─── SEZIONE DEL DOCUMENTO

Mi fa male l’italiano

Il Paese in una selva oscura di errori (orrori?) di ortografia e sintassi. I rimedi dell’Accademia della Crusca.
Vittorio Sedini

Non tutti sanno chi era Alekandr Solgenitsin, e passi. Non tutti sanno cos’è un gulag – «campo di concentramento e di lavoro coatto per prigionieri di guerra o detenuti politici», spiega il dizionario –, e passi (ahinoi!) anche questo. Ma allora conviene guardarsi bene dallo scrivere che il narratore russo abitava in un gulasch, sostanzioso piatto tipico ungherese a base di carne, lardo, cipolle, carote, patate e paprica. Ha scritto Arcipelago Gulag, ma ha trascorso l’ultimo periodo della vita in una tranquilla dacia.

Un «Solgenitsin che ha vissuto in un gulasch» non suonerebbe male come battuta in uno spettacolo. Spiace, invece, trovare la frase tra le castronerie disseminate nei compiti d’italiano degli studenti delle scuole superiori del Bel Paese. Più che effetto di un’indubitabile scarsa applicazione sui libri, sembra la conseguenza di una sosta troppo distratta davanti al televisore o a Internet, ormai unica fonte (per troppa gente) di un qualche apprendimento. Si ricorre perciò non tanto alla memoria o alla logica, quanto all’emotivo riflesso uditivo di certe sonorità: allora gulag o gulasch «per me pari son», come si canta nel Rigoletto.

Non stia dunque a sottilizzare il docente cultore dei Promessi Sposi se la timida «Lucia fu rapita dall’Anonimato» e non dal fiero e brutale Innominato. Basta intendersi, in fin dei conti. Anche a matematica è sufficiente l’assonanza: «Si approssima per decesso», e se l’insegnante non crepa di colpo è perché ha un cuore in salute e coglie che non c’è una distanza siderale dall’appropriato «eccesso».

 

«Quisquilie, pinzillacchere», direbbe il grande Totò. Eh, sì, ben altri strafalcioni vengono commessi rispetto ai precedenti esempi. L’uso del congiuntivo (per di più corretto) è ormai una prerogativa di una ristrettissima élite. Se poi ci addentriamo nella selva oscura delle bestialità in fatto di sintassi e di ortografia, è oltremodo preoccupante lo stato di salute linguistico del Paese.

──────

■ **DOMANDE DI STUDIO**
A) Secondo l'articolo, dove ha trascorso l'ultimo periodo della vita Solgenitsin?
B) Riporta il passo dell'articolo da "Il Paese in" a "una tranquilla dacia.", sostituendo "paprica" con "peperoncino".
C) Quali ingredienti del gulasch sono elencati nell'articolo?

─── DATI

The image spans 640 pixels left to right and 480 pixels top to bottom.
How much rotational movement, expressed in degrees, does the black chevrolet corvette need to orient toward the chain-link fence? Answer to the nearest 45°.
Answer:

──────

■ **SOLUZIONI**
A) In una tranquilla dacia.

B)
Il Paese in una selva oscura di errori (orrori?) di ortografia e sintassi. I rimedi dell’Accademia della Crusca.
Vittorio Sedini

Non tutti sanno chi era Alekandr Solgenitsin, e passi. Non tutti sanno cos’è un gulag – «campo di concentramento e di lavoro coatto per prigionieri di guerra o detenuti politici», spiega il dizionario –, e passi (ahinoi!) anche questo. Ma allora conviene guardarsi bene dallo scrivere che il narratore russo abitava in un gulasch, sostanzioso piatto tipico ungherese a base di carne, lardo, cipolle, carote, patate e peperoncino. Ha scritto Arcipelago Gulag, ma ha trascorso l’ultimo periodo della vita in una tranquilla dacia.

C) Carne, lardo, cipolle, carote, patate, paprica.